La mise en place des plans de gestion s’est avérée être un casse‐tête en raison de la base scientifique de la directive : la phytosociologie. A chaque habitat cartographié doit être appliqué une mesure de gestion.
Or, les habitats d’intérêt communautaire se trouvent rarement à l’état pur sur les sites où ils sont le plus souvent en mosaïque ou en contact avec des habitats non classés. Le plan de gestion se traduit par une accumulation de mesures localisées dont le cahier des charges a été basé sur des pratiques traditionnelles, supposées favorables à la
biodiversité : zéro fertilisation, retard de fauche, mise en défends etc…
Seconde difficulté : les frontières de l’habitat correspondent rarement avec celles des surfaces contractualisables : des unités de gestion agricole. Pour un éleveur, ce compartimentage de ses prés, de ses parcs ou de son alpage est difficilement
compatible avec l’organisation de son chantier de fauche ou la conduite de son troupeau au pâturage.
En dépit de l’énergie déployée pour négocier avec les éleveurs, la complexité des plans des gestions s’est soldée par un résultat décevant : 9 CAD pour une surface de 55 ha.
Et, à l’usage, les naturalistes du Parc se sont mis à douter de la pertinence de leurs plans de gestion : les pratiques imposées aux agriculteurs ont‐elles bien l’effet attendu sur l’état des milieux?
Et en dehors de vos isolats Natura 2000, quid des 16 000 autres ha de prairies du Parc ?
leur avons nous répondu lorsqu’ils ont saisis des chercheurs de l’Unité
d ’Ecodéveloppement.
Programme que nous avons mis en place a duré 3 ans.
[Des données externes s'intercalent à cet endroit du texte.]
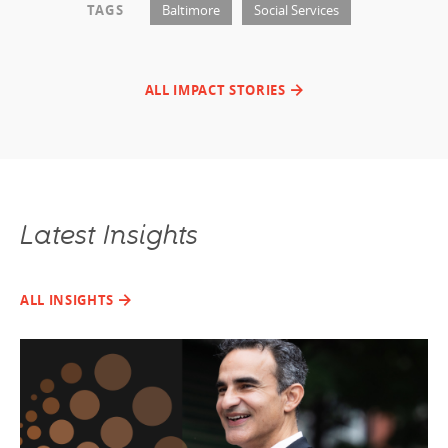
TAGS
Baltimore
Social Services
ALL IMPACT STORIES
Latest Insights
ALL INSIGHTS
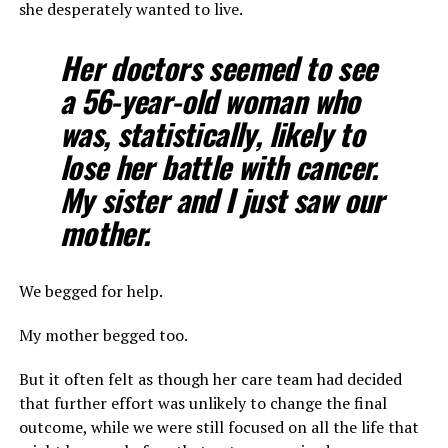
she desperately wanted to live.
Her doctors seemed to see
a 56-year-old woman who
was, statistically, likely to
lose her battle with cancer.
My sister and I just saw our
mother.
We begged for help.
My mother begged too.
But it often felt as though her care team had decided
that further effort was unlikely to change the final
outcome, while we were still focused on all the life that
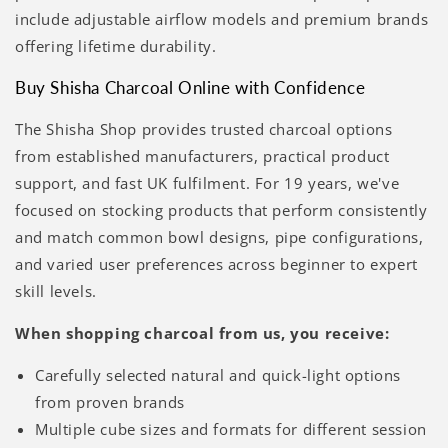
include adjustable airflow models and premium brands
offering lifetime durability.
Buy Shisha Charcoal Online with Confidence
The Shisha Shop provides trusted charcoal options
from established manufacturers, practical product
support, and fast UK fulfilment. For 19 years, we've
focused on stocking products that perform consistently
and match common bowl designs, pipe configurations,
and varied user preferences across beginner to expert
skill levels.
When shopping charcoal from us, you receive:
Carefully selected natural and quick-light options
from proven brands
Multiple cube sizes and formats for different session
Son dispositif a évolué en fonction des moyens que nous avons mis en œuvre pour traiter le problème qui nous était posé et que nous avons reformulé en question de recherche :
« comment articuler économie de la production et économie de l’élevage ? »
‐ Production classique de méthode et de connaissances …
Enquêtes en binôme chez des agriculteurs avec inventaire des surfaces herbagères
Je m’arrêterai sur les 2 autres composantes de ce programme : la mobilisation de connaissances et d’expertise que nous n’avions ni les uns ni les autres d’abord et une recherche intervention ensuite, qui a débouché sur un résultat non
programmé : une dynamique d’action collective en faveur de la biodiversité.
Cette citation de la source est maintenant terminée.